● Set task a
Rewrite the paragraph in the section on angel investors that begins "The second most common source of capital" as a short bulleted list, keeping its main facts.

● Document section
○ ○ ○ ○ ○ ○ ○

Remember If you do decide to take money from friends and family, do it in a businesslike manner. That is, have an attorney draw up a contract that protects both sides. Investing in a business venture is a risk and should only be undertaken by people who can bear to lose their investment, should that occur. Family money is the most expensive money you’ll ever use because you pay for it for the rest of your life!

Finding an Angel

The second most common source of capital for starting and growing a business is an angel, also known as a private investor. Angels are members of the informal risk capital market — the largest pool of capital in the United States. So, how do you find one of these gift-givers from heaven? Unfortunately, that’s the hard part because angels tend to keep a lower profile than any other type of investor. Entrepreneurs typically find angels through referrals from someone else. That’s why networking with people in your industry is so important when you begin thinking about starting a business. You need to build up a personal network to tap when it’s time to look for private investment capital.

How to spot an angel

There was a time when angels were into the investment for the long haul. Times have changed; angel investors have, too. Today, angel investors look a lot like professional venture capitalists. Angels typically ask you for the same credentials that a venture capitalist wants:

  • A business plan
  • Milestones
  • A significant equity stake in the business
  • A seat on the board of directors

The similarity between an angel and a venture capitalist came about because of the long bull market in the late 1990s when venture capital funding reached astronomical levels. Flush with cash, the venture capitalist stopped looking at deals that were less than $3 million to $5 million, leaving the playing field wide open for angels to step in, with the promise of a quicker turnaround.

Angels used to be characterized as middle-aged, former entrepreneurs who generally operated solo and invested near their homes. They usually funded deals for less than a million dollars and stayed in the investment for several years. Today, angels come in all ages, even turning up among the twenty-something Internet crowd who hit it big with their first ventures. Angels also band together to increase the size of their investment pools and take on larger deals. Networks like The Tech Coast Angels, based in California, consider themselves to be seed venture capitalists. They have become as sophisticated in their investment methods as any professional venture capitalist — exercising more due diligence and sometimes looking for a quicker return on their investment, often to the detriment of the business. In other words, they need to be cashed out of their investment before the growing business is in a position to do so. Entrepreneurs typically work with longer growth and performance horizons than venture capitalists and many of the new breed of angels. So their goals are often in conflict.

How to deal with angels

In many ways, you deal with angels the same as you deal with professional venture capitalists. You start with a good referral from someone who knows the angel well. Then:

  • Make sure your goals and your angel’s goals are the same. Otherwise, you may risk the goals you’ve set for the business. Try to avoid an angel who wants to get in and out in three years or less. You can’t build an enduring business in that time frame. Besides, you need to find a way to buy out the investor at that point, and that may mean selling the business or offering an IPO, which may not have been your original plan.
  • Exercise your own due diligence (investigation, background check) on the angel. Don’t be afraid to ask for references from other companies the angel has invested in. Talk to those entrepreneurs to find out what their experience was.

○ ○ ○ ○ ○ ○ ○

● Task material

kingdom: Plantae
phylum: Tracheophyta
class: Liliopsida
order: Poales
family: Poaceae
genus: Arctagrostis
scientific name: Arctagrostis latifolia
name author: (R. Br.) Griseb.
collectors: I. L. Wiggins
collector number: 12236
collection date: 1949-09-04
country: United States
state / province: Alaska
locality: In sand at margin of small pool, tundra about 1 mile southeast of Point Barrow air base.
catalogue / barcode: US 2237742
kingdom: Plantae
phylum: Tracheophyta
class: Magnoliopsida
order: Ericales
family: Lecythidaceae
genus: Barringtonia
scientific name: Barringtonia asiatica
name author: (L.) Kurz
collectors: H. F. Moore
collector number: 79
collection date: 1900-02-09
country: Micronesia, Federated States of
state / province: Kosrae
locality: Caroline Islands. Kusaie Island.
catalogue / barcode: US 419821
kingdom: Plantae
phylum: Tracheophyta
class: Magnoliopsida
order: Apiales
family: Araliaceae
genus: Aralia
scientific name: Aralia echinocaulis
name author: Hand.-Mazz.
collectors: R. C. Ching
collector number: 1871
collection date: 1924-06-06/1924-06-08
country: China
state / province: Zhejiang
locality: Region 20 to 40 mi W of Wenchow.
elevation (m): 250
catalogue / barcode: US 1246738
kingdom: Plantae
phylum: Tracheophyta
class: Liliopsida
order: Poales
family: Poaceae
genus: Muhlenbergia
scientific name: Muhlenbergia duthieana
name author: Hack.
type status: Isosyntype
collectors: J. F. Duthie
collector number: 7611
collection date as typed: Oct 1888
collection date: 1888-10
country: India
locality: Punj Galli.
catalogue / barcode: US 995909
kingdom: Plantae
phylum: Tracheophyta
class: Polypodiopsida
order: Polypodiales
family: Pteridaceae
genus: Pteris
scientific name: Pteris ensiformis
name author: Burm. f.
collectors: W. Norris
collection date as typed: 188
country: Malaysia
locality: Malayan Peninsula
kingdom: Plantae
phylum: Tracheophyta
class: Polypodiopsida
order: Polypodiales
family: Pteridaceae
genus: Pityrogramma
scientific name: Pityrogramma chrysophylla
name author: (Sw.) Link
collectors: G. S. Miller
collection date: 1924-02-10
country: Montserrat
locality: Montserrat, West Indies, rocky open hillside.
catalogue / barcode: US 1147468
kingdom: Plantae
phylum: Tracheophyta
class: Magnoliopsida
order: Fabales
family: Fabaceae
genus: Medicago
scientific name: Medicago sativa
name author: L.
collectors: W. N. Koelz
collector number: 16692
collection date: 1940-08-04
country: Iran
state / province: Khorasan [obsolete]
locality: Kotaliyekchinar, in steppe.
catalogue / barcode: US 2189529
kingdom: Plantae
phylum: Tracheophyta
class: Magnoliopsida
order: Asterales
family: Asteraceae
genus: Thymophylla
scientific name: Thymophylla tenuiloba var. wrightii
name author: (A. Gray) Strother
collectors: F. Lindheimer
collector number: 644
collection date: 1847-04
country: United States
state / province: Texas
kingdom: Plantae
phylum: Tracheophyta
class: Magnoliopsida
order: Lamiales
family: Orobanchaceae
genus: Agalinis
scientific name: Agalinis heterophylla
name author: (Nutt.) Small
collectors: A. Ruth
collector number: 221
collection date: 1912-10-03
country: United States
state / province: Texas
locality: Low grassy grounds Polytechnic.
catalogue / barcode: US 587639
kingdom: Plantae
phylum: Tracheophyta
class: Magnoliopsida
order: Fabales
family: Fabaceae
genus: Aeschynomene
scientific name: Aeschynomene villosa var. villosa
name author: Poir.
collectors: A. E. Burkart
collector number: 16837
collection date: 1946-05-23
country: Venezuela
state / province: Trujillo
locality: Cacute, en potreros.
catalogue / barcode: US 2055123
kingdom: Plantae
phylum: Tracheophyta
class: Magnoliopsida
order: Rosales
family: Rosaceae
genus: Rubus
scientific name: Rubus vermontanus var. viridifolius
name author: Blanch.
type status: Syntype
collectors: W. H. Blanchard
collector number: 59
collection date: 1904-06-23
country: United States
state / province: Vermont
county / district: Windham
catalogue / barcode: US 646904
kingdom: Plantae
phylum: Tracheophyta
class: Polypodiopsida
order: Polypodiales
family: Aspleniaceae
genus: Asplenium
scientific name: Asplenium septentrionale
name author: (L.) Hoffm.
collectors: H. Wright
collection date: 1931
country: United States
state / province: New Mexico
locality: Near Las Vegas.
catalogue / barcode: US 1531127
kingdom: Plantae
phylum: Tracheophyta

○ ○ ○ ○ ○ ○ ○

● Set task b
Convert the records from the line with "name author: L." to the line with "locality: Near Las Vegas." into a two-column CSV with the headers field and value. Give one row per line, put each field name and each value in its own quoted field, and turn any line breaks into spaces.

● Task answer a
- Angels, also called private investors, are the second most common source of capital for starting and growing a business.
- They belong to the informal risk capital market, the largest pool of capital in the United States.
- They are hard to find because they keep a lower profile than any other type of investor.
- Entrepreneurs usually find angels through referrals from someone else.
- Networking with people in your industry builds a personal network you can tap for private investment capital, so it matters from the moment you begin thinking about starting a business.

● Task answer b
field,value
"name author:","L."
"collectors:","W. N. Koelz"
"collector number:","16692"
"collection date:","1940-08-04"
"country:","Iran"
"state / province:","Khorasan [obsolete]"
"locality:","Kotaliyekchinar, in steppe."
"catalogue / barcode:","US 2189529"
"kingdom:","Plantae"
"phylum:","Tracheophyta"
"class:","Magnoliopsida"
"order:","Asterales"
"family:","Asteraceae"
"genus:","Thymophylla"
"scientific name:","Thymophylla tenuiloba var. wrightii"
"name author:","(A. Gray) Strother"
"collectors:","F. Lindheimer"
"collector number:","644"
"collection date:","1847-04"
"country:","United States"
"state / province:","Texas"
"kingdom:","Plantae"
"phylum:","Tracheophyta"
"class:","Magnoliopsida"
"order:","Lamiales"
"family:","Orobanchaceae"
"genus:","Agalinis"
"scientific name:","Agalinis heterophylla"
"name author:","(Nutt.) Small"
"collectors:","A. Ruth"
"collector number:","221"
"collection date:","1912-10-03"
"country:","United States"
"state / province:","Texas"
"locality:","Low grassy grounds Polytechnic."
"catalogue / barcode:","US 587639"
"kingdom:","Plantae"
"phylum:","Tracheophyta"
"class:","Magnoliopsida"
"order:","Fabales"
"family:","Fabaceae"
"genus:","Aeschynomene"
"scientific name:","Aeschynomene villosa var. villosa"
"name author:","Poir."
"collectors:","A. E. Burkart"
"collector number:","16837"
"collection date:","1946-05-23"
"country:","Venezuela"
"state / province:","Trujillo"
"locality:","Cacute, en potreros."
"catalogue / barcode:","US 2055123"
"kingdom:","Plantae"
"phylum:","Tracheophyta"
"class:","Magnoliopsida"
"order:","Rosales"
"family:","Rosaceae"
"genus:","Rubus"
"scientific name:","Rubus vermontanus var. viridifolius"
"name author:","Blanch."
"type status:","Syntype"
"collectors:","W. H. Blanchard"
"collector number:","59"
"collection date:","1904-06-23"
"country:","United States"
"state / province:","Vermont"
"county / district:","Windham"
"catalogue / barcode:","US 646904"
"kingdom:","Plantae"
"phylum:","Tracheophyta"
"class:","Polypodiopsida"
"order:","Polypodiales"
"family:","Aspleniaceae"
"genus:","Asplenium"
"scientific name:","Asplenium septentrionale"
"name author:","(L.) Hoffm."
"collectors:","H. Wright"
"collection date:","1931"
"country:","United States"
"state / province:","New Mexico"
"locality:","Near Las Vegas."